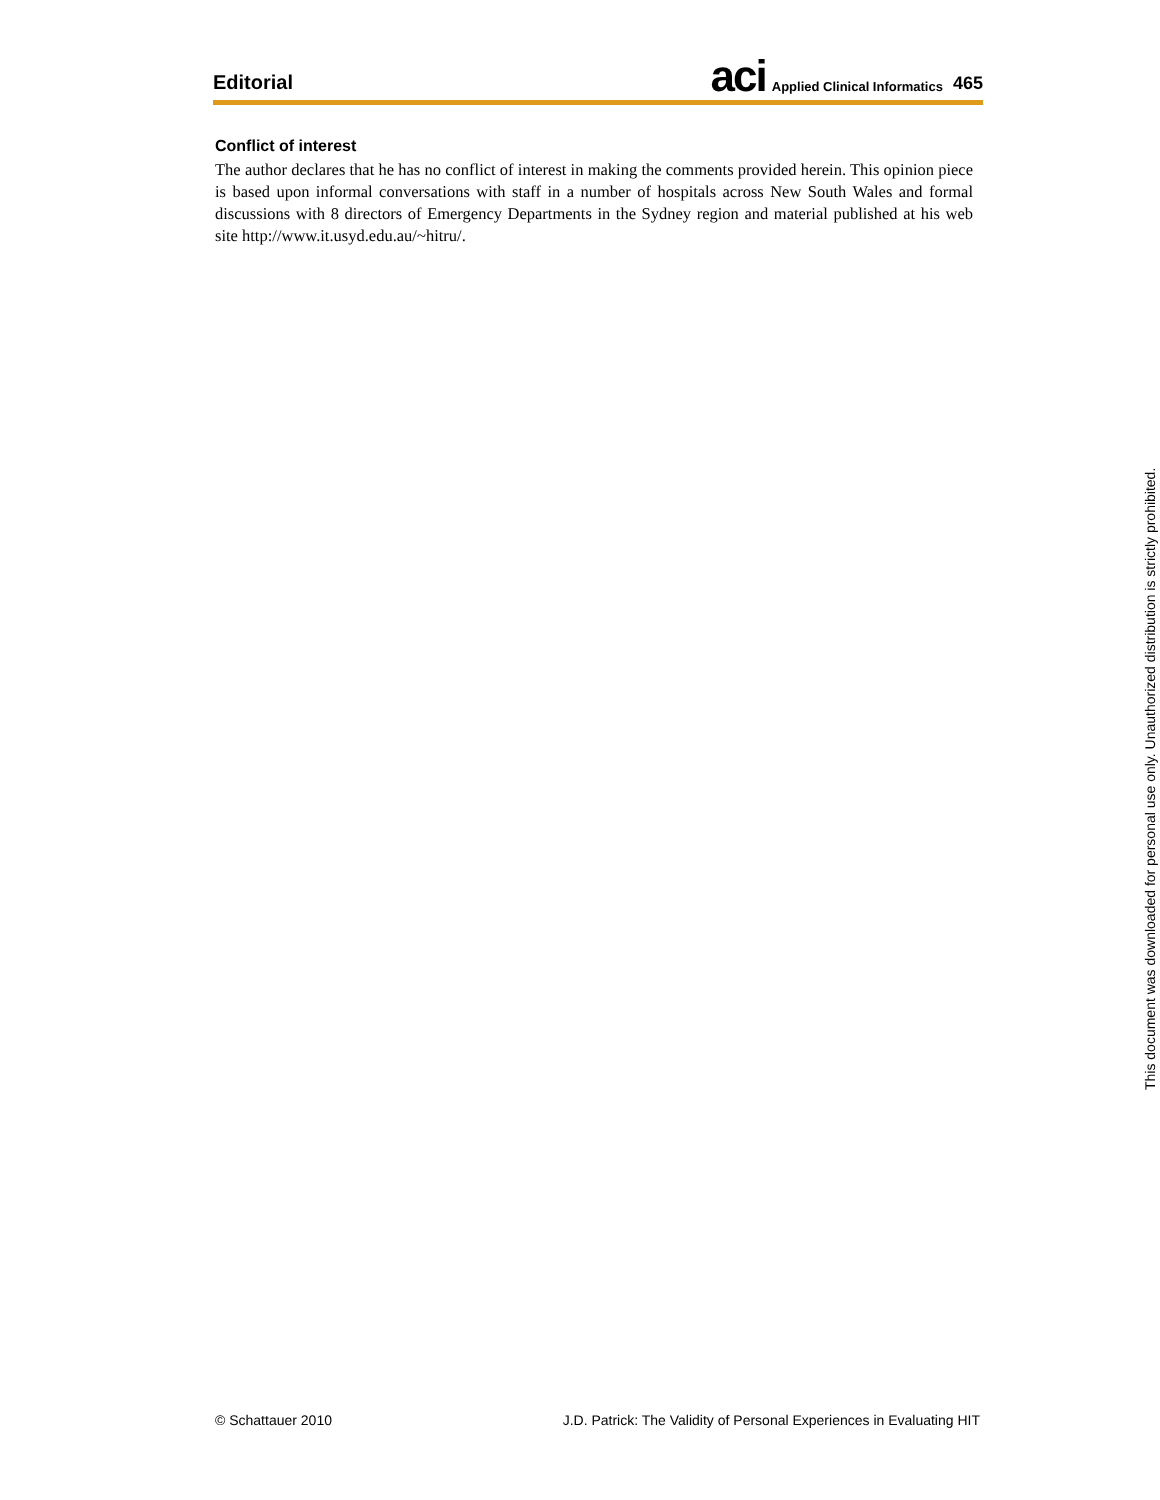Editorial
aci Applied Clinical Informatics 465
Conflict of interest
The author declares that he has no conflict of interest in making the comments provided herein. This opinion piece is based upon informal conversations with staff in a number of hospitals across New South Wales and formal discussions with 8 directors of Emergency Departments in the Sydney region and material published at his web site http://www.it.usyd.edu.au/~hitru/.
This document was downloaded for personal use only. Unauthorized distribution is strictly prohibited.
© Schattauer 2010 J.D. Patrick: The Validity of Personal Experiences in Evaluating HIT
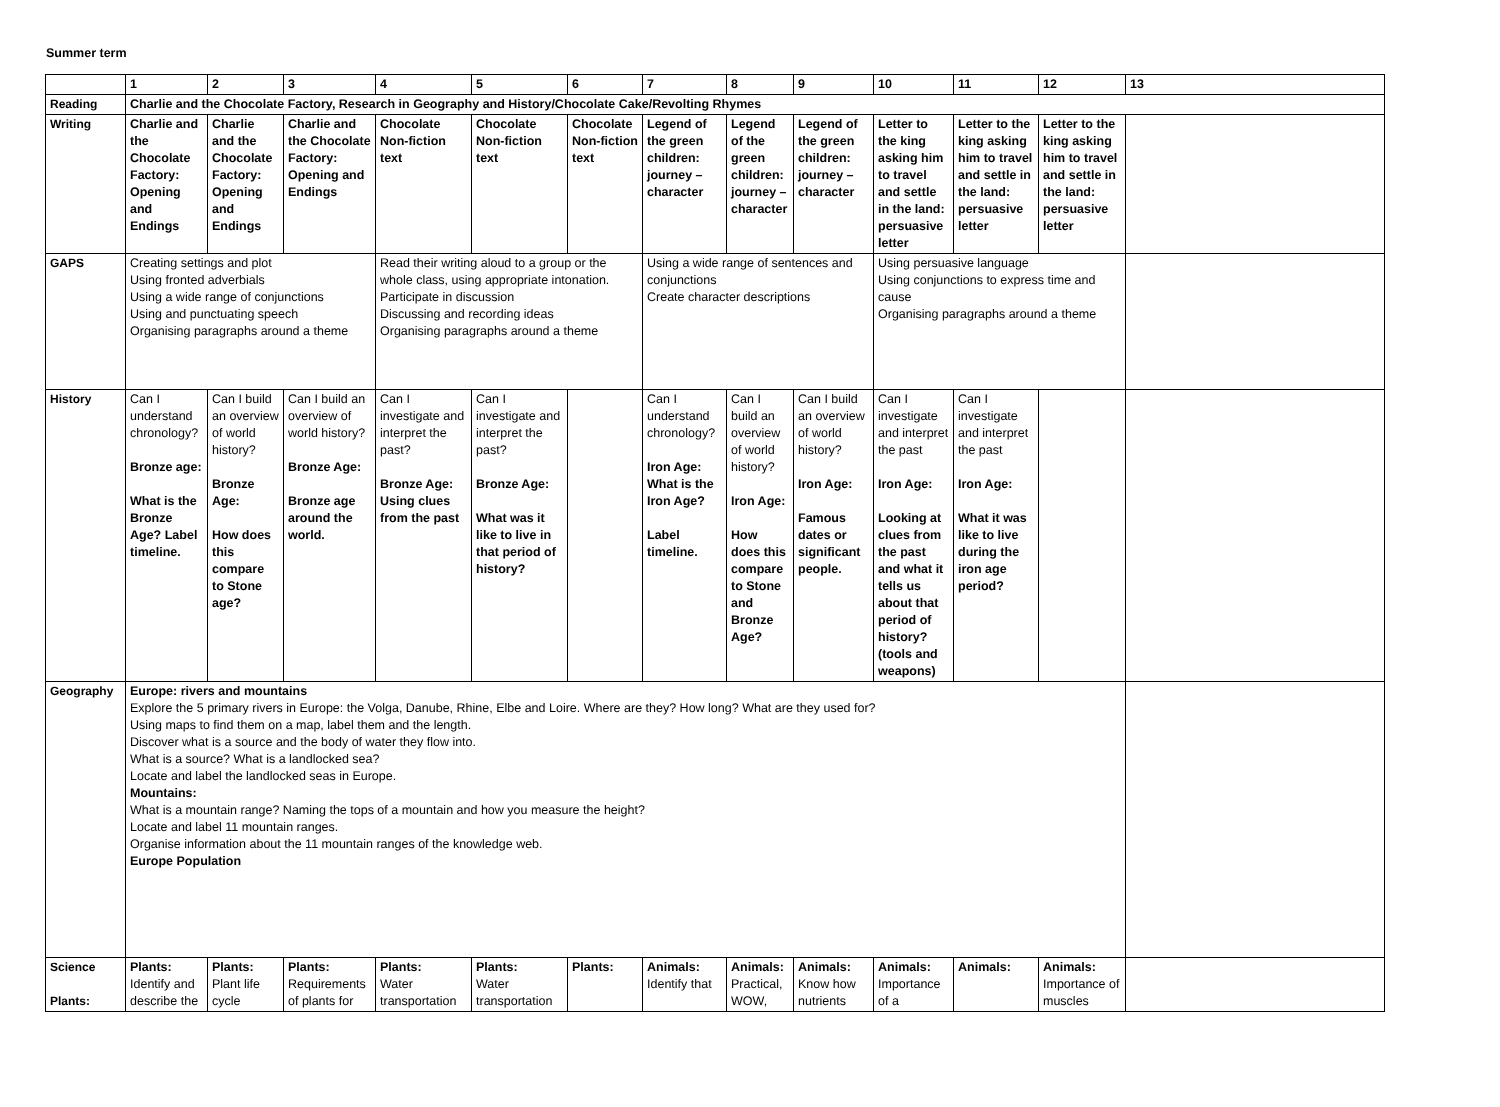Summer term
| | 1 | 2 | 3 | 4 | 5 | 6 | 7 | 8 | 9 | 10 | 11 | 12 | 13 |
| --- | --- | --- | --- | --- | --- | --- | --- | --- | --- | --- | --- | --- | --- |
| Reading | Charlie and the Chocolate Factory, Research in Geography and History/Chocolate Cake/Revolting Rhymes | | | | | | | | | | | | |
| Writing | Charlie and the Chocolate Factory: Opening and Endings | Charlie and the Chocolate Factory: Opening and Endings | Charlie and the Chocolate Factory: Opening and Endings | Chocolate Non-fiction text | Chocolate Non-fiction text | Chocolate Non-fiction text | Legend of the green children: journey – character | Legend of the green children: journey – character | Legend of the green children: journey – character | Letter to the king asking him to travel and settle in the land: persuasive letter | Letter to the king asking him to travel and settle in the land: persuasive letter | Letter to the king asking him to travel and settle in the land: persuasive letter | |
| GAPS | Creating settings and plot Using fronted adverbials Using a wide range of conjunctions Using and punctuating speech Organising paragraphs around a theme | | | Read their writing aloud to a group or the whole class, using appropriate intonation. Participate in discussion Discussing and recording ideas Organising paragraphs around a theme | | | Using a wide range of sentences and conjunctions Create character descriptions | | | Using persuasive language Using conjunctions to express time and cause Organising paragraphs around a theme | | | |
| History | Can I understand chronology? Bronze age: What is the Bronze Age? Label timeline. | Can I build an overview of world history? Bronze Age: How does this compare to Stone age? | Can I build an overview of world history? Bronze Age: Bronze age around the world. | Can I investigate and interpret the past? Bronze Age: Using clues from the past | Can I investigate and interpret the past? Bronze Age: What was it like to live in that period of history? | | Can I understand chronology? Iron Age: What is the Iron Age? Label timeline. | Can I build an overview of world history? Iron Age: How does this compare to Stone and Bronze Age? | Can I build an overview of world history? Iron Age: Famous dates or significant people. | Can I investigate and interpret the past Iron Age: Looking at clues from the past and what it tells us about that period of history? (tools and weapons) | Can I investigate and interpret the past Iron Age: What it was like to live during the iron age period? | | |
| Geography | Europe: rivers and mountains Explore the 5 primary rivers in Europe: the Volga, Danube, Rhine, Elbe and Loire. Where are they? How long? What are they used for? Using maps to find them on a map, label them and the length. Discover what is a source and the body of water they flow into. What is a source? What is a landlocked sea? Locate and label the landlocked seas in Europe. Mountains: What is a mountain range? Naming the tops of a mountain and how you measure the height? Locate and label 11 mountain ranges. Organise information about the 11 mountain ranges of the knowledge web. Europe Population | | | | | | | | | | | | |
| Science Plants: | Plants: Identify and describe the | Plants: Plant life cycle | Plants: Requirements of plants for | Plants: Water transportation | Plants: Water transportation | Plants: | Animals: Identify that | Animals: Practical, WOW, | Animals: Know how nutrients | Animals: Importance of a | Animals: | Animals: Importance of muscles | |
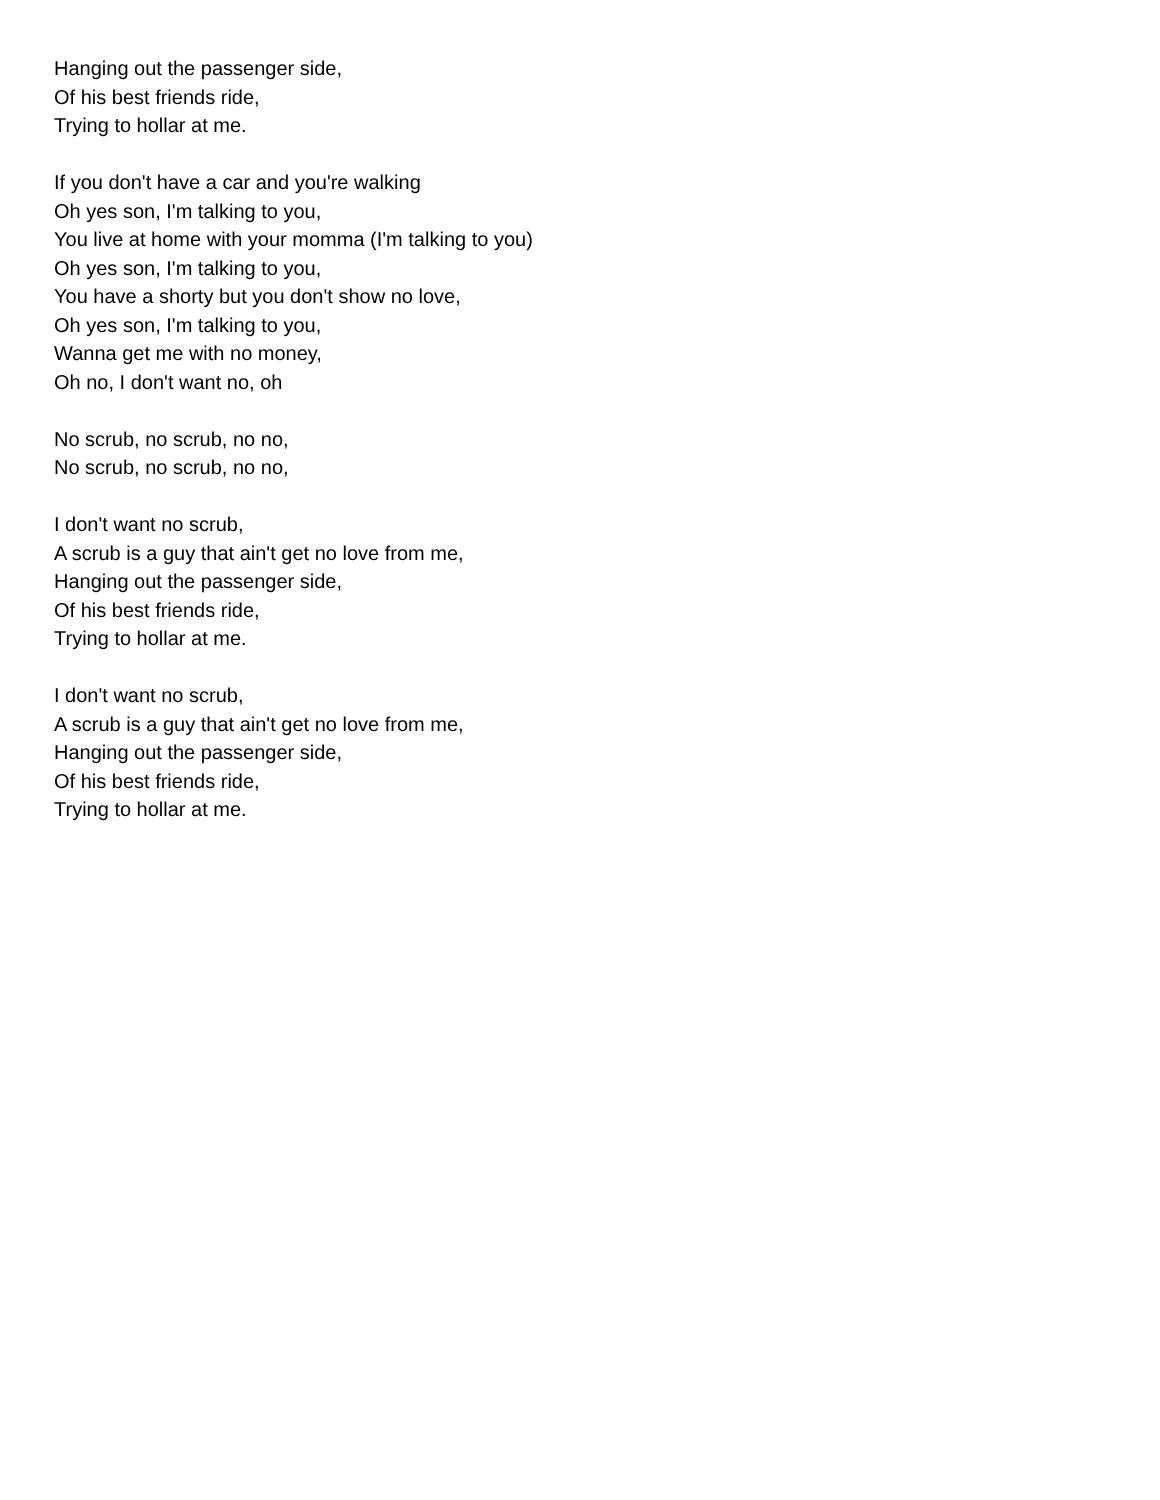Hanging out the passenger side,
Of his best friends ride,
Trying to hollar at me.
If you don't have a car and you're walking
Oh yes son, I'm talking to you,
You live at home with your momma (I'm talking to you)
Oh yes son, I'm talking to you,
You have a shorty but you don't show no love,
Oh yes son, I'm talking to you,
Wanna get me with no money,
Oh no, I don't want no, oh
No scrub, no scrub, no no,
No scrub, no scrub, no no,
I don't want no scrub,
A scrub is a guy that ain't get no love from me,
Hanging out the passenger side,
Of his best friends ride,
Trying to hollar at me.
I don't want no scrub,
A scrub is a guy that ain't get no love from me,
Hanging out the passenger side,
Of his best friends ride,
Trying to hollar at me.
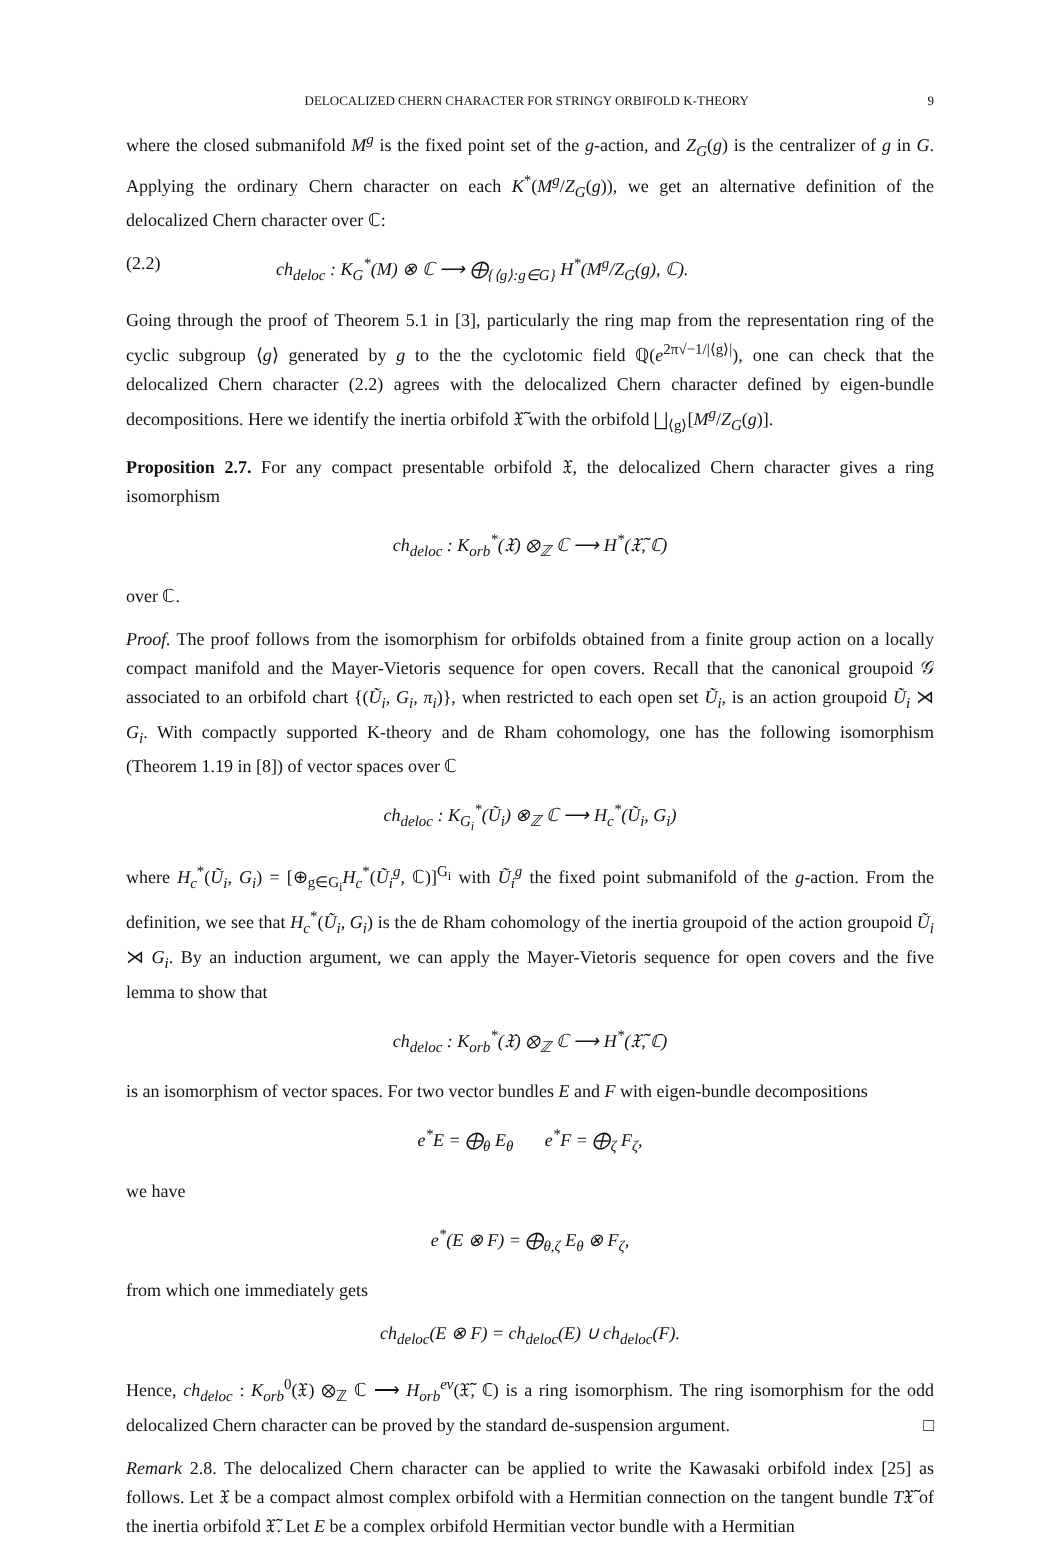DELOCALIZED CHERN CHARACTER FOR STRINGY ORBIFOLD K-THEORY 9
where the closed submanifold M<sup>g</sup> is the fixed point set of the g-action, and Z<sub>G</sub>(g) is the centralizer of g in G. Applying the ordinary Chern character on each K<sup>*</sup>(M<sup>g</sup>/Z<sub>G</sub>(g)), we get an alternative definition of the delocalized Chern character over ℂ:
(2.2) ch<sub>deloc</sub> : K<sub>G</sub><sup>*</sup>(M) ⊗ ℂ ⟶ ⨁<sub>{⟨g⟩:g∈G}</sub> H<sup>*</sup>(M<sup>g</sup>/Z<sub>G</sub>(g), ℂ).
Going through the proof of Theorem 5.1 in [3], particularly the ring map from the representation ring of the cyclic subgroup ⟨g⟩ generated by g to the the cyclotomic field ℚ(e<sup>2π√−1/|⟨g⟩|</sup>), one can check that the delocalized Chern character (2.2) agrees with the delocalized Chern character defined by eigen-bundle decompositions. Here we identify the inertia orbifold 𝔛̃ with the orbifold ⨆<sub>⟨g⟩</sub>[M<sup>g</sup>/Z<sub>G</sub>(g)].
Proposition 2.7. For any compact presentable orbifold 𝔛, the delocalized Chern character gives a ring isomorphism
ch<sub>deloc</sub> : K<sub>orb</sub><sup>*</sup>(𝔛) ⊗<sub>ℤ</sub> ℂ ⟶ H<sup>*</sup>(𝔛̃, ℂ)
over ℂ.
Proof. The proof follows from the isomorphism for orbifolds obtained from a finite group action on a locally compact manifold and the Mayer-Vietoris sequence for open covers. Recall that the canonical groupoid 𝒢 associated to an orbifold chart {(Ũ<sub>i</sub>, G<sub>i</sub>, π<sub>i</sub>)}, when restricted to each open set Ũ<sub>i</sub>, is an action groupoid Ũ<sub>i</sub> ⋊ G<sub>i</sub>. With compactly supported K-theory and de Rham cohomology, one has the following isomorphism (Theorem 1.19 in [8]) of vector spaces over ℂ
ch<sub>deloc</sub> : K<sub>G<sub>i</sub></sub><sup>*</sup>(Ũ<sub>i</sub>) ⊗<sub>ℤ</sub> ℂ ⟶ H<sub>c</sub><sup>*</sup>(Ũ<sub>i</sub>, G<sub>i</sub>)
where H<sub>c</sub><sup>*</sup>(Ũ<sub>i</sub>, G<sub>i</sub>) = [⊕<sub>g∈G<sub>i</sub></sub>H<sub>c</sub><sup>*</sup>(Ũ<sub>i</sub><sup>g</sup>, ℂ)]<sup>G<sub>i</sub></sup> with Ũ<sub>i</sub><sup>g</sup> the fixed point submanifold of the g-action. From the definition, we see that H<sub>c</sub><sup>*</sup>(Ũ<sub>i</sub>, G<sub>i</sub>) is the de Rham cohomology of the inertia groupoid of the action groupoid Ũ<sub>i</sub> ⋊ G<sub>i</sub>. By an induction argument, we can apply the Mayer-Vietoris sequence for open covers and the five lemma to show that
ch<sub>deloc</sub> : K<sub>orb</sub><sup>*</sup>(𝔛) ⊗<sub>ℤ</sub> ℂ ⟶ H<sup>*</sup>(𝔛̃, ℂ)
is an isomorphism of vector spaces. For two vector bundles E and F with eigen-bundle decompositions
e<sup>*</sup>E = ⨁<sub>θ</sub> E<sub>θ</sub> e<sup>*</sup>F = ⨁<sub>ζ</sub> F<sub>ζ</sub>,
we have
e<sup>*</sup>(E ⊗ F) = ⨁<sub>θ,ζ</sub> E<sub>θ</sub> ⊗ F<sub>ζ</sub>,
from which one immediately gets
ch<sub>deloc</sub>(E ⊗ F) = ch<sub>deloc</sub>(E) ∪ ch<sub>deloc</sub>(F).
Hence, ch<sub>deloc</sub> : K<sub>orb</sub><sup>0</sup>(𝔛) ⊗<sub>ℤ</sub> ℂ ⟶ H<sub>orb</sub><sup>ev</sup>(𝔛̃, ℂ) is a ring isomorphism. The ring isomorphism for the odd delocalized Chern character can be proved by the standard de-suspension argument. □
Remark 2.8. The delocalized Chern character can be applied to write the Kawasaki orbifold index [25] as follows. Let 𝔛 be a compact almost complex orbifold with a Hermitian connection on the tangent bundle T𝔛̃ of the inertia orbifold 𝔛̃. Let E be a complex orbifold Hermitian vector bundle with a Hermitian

+ + + +

When "decompositions" shows up in a line of the material, report that line.

Going through the proof of Theorem 5.1 in [3], particularly the ring map from the representation ring of the cyclic subgroup ⟨g⟩ generated by g to the the cyclotomic field ℚ(e<sup>2π√−1/|⟨g⟩|</sup>), one can check that the delocalized Chern character (2.2) agrees with the delocalized Chern character defined by eigen-bundle decompositions. Here we identify the inertia orbifold 𝔛̃ with the orbifold ⨆<sub>⟨g⟩</sub>[M<sup>g</sup>/Z<sub>G</sub>(g)].
is an isomorphism of vector spaces. For two vector bundles E and F with eigen-bundle decompositions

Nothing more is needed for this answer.